La nuit, tout change. La Terre réclame du repos.  Les pieds des géants se détachent de la roche. Leur procession nocturne commence. A pas immenses, ils tirent leurs cordes vers l’ouest et halent dans leur sillage le voile de la nuit. Sur les champs desséchés, sur les chemins brûlants et les maisons calfeutrées, ils déploient un ciel noir constellé d’étoiles dans lequel luit l’œil unique de la lune. Ils apportent la fraîcheur de la nuit sur le monde brûlé. La Terre s’apaise et prend enfin une grande inspiration.
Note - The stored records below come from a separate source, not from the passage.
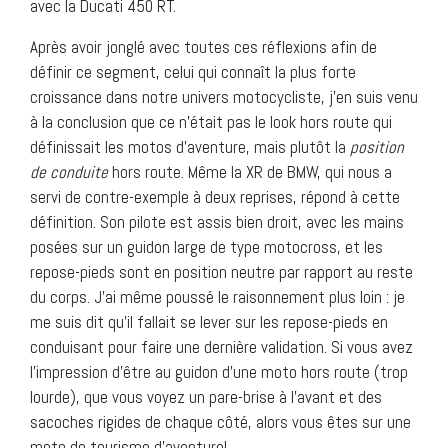
avec la Ducati 450 RT.
Après avoir jonglé avec toutes ces réflexions afin de
définir ce segment, celui qui connaît la plus forte
croissance dans notre univers motocycliste, j’en suis venu
à la conclusion que ce n’était pas le look hors route qui
définissait les motos d’aventure, mais plutôt la
position
de conduite
hors route. Même la XR de BMW, qui nous a
servi de contre-exemple à deux reprises, répond à cette
définition. Son pilote est assis bien droit, avec les mains
posées sur un guidon large de type motocross, et les
repose-pieds sont en position neutre par rapport au reste
du corps. J’ai même poussé le raisonnement plus loin : je
me suis dit qu’il fallait se lever sur les repose-pieds en
conduisant pour faire une dernière validation. Si vous avez
l’impression d’être au guidon d’une moto hors route (trop
lourde), que vous voyez un pare-brise à l’avant et des
sacoches rigides de chaque côté, alors vous êtes sur une
moto de tourisme d’aventure!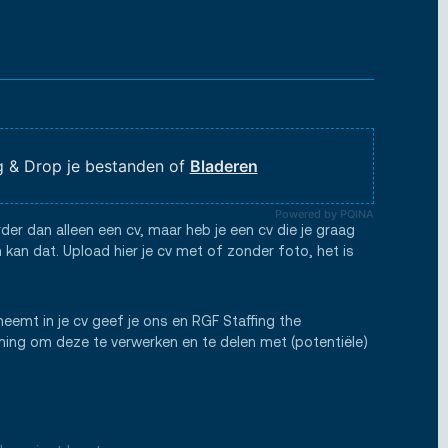
 & Drop je bestanden of
Bladeren
Powered by PQINA
rder dan alleen een cv, maar heb je een cv die je graag
 kan dat. Upload hier je cv met of zonder foto, het is
neemt in je cv geef je ons en RGF Staffing the
ng om deze te verwerken en te delen met (potentiële)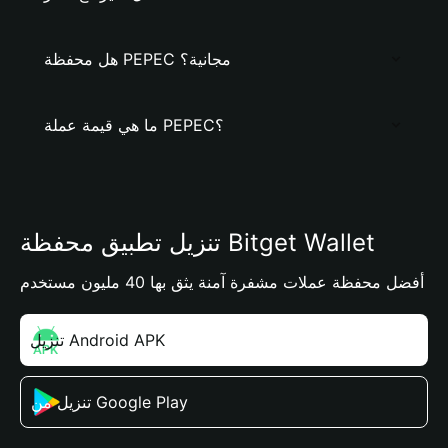
هل محفظة PEPEC مجانية؟
ما هي قيمة عملة PEPEC؟
تنزيل تطبيق محفظة Bitget Wallet
أفضل محفظة عملات مشفرة آمنة يثق بها 40 مليون مستخدم
تنزيل Android APK
تنزيل من Google Play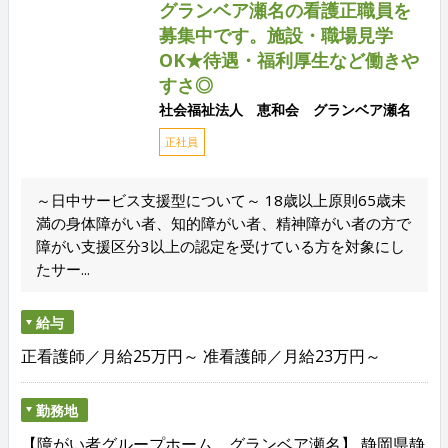
グランベア瀬名の看護正職員を
募集中です。施設・職場見学
OK★待遇・福利厚生など働きや
すさ◎
社会福祉法人 恵和会 グランベア瀬名
正社員
～日中サービス支援型について～ 18歳以上原則65歳未
満の身体障がい者、知的障がい者、精神障がい者の方で
障がい支援区分3以上の認定を受けている方を対象にし
たサー...
給与
正看護師／月給25万円～ 准看護師／月給23万円～
勤務地
【障がい者グループホーム グランベア瀬名】 静岡県静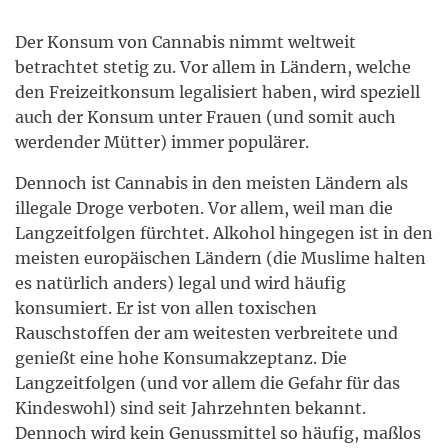
Der Konsum von Cannabis nimmt weltweit
betrachtet stetig zu. Vor allem in Ländern, welche
den Freizeitkonsum legalisiert haben, wird speziell
auch der Konsum unter Frauen (und somit auch
werdender Mütter) immer populärer.
Dennoch ist Cannabis in den meisten Ländern als
illegale Droge verboten. Vor allem, weil man die
Langzeitfolgen fürchtet. Alkohol hingegen ist in den
meisten europäischen Ländern (die Muslime halten
es natürlich anders) legal und wird häufig
konsumiert. Er ist von allen toxischen
Rauschstoffen der am weitesten verbreitete und
genießt eine hohe Konsumakzeptanz. Die
Langzeitfolgen (und vor allem die Gefahr für das
Kindeswohl) sind seit Jahrzehnten bekannt.
Dennoch wird kein Genussmittel so häufig, maßlos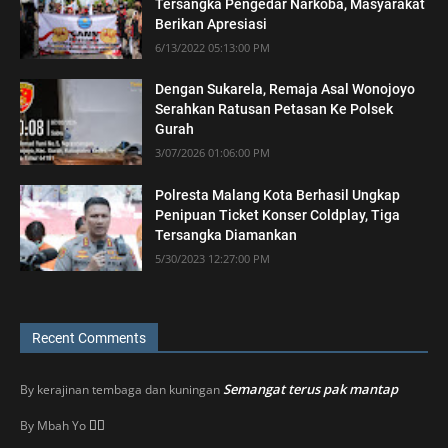
Tersangka Pengedar Narkoba, Masyarakat
Berikan Apresiasi
6/13/2022 05:13:00 PM
Dengan Sukarela, Remaja Asal Wonojoyo
Serahkan Ratusan Petasan Ke Polsek
Gurah
3/07/2026 01:06:00 PM
Polresta Malang Kota Berhasil Ungkap
Penipuan Ticket Konser Coldplay, Tiga
Tersangka Diamankan
5/30/2023 12:27:00 PM
Recent Comments
Semangat terus pak mantap
By
kerajinan tembaga dan kuningan
👍🏼
By
Mbah Yo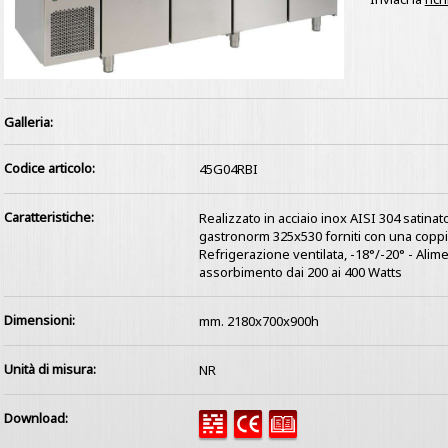
Galleria:
Codice articolo:
45G04RBI
Caratteristiche:
Realizzato in acciaio inox AISI 304 satinat
gastronorm 325x530 forniti con una coppia
Refrigerazione ventilata, -18°/-20° - Alim
assorbimento dai 200 ai 400 Watts
Dimensioni:
mm. 2180x700x900h
Unità di misura:
NR
Download: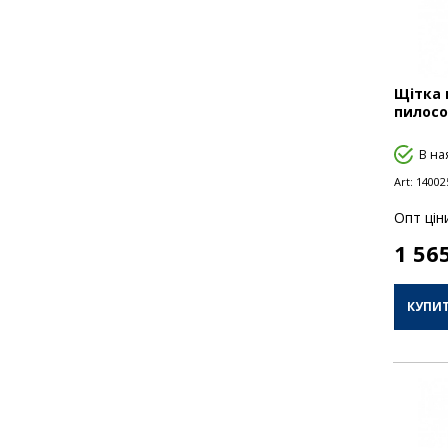
Щітка 
пилосо
В на
Art:
14002
Опт цiн
1 56
КУПИ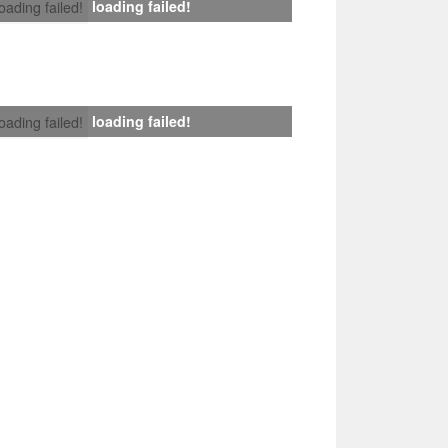
loading failed!
loading failed!
loading failed!
loading failed!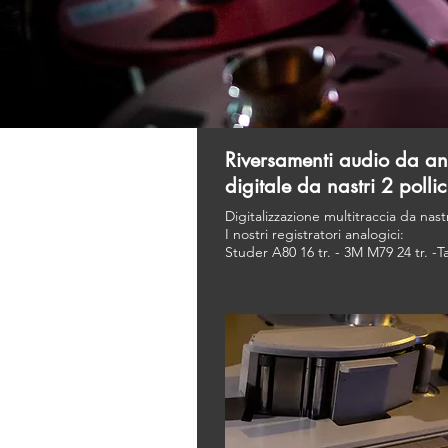
Riversamenti audio da a
digitale da nastri 2 pollic
Digitalizzazione multitraccia da nastr
I nostri registratori analogici:
Studer A80 16 tr. - 3M M79 24 tr. -T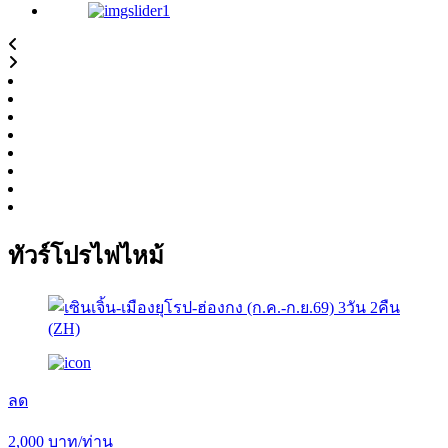
ทัวร์โปรไฟไหม้
ลด
2,000
บาท/ท่าน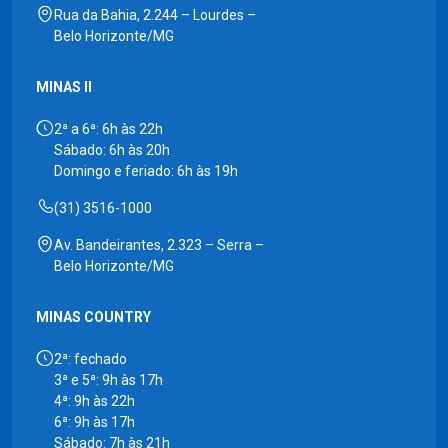
Rua da Bahia, 2.244 – Lourdes –
Belo Horizonte/MG
MINAS II
2ª a 6ª: 6h às 22h
Sábado: 6h às 20h
Domingo e feriado: 6h às 19h
(31) 3516-1000
Av. Bandeirantes, 2.323 – Serra –
Belo Horizonte/MG
MINAS COUNTRY
2ª: fechado
3ª e 5ª: 9h às 17h
4ª: 9h às 22h
6ª: 9h às 17h
Sábado: 7h às 21h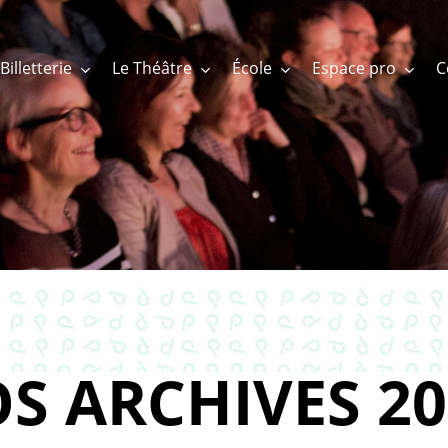
Billetterie
Le Théâtre
École
Espace pro
S ARCHIVES 20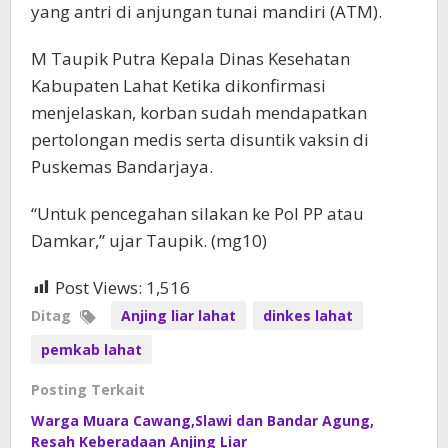
yang antri di anjungan tunai mandiri (ATM).
M Taupik Putra Kepala Dinas Kesehatan
Kabupaten Lahat Ketika dikonfirmasi
menjelaskan, korban sudah mendapatkan
pertolongan medis serta disuntik vaksin di
Puskemas Bandarjaya.
“Untuk pencegahan silakan ke Pol PP atau
Damkar,” ujar Taupik. (mg10)
Post Views:
1,516
Ditag
Anjing liar lahat
dinkes lahat
pemkab lahat
Posting Terkait
Warga Muara Cawang,Slawi dan Bandar Agung,
Resah Keberadaan Anjing Liar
Si l’on écarte le murmure de la rivière, on peut discerner l’écho métallique des pas de ces infatigables marcheurs. Leur souffle puissant apporte une brise légère dans les feuilles des arbres assoupis. Dans les instants qui précèdent l’aurore, quand ce sont tus les grives et que les coqs s’apprêtent à déchirer l’air de leur chant, les géants reprennent leur place, immobile dans l’air frais, et tendent à nouveau leurs cordes. La puissance de leur geste les fait vibrer. S’échappent d’elles en gouttelettes innombrables toute l’humidité accumulée pendant la nuit, couvrant la Terre de rosée, lui offrant de boire une dernière fois la fraîcheur de la nuit avant que ne revienne l’ardeur du soleil.

— Sans les géants perchés au sommet de la montagne, affirme le grand-père, le monde ne tournerait pas aussi rond.

Elle est jolie papy ton histoire. Mais ce ne sont pas des géants, seulement de bêtes pylônes électriques.

— Peut-être… Pourtant, le jour succède toujours à la nuit.

3 réponses sur “Les Géants”

  1. Le fameux thème universel des illusoires apparences de la réalité à l’origine des mythes de l’humanité : l’existence de Dieu. Une belle métaphore cependant dans une sorte de vision mécaniste du monde. Mon goût personnel, si l’on me permet : ne pas écrire « Le papy raconte. » Cela aurait ajouté un effet de surprise intéressant à la fin. Ceci dit, une seule question me taraude : quel est le lien avec la Gitane. Brune.
    ?

  2. Merci pour ce commentaire.
    A la relecture, il est vrai qu’ôter « le papy raconte » est d’un meilleur effet. Je me permets donc de suivre votre conseil.

    Le papy fume des Gitanes brunes, tout simplement. Elle donne à ses mots le goût acre et profond du tabac brun, loin de la frivolité d’une blonde consumée à l’emporte pièce.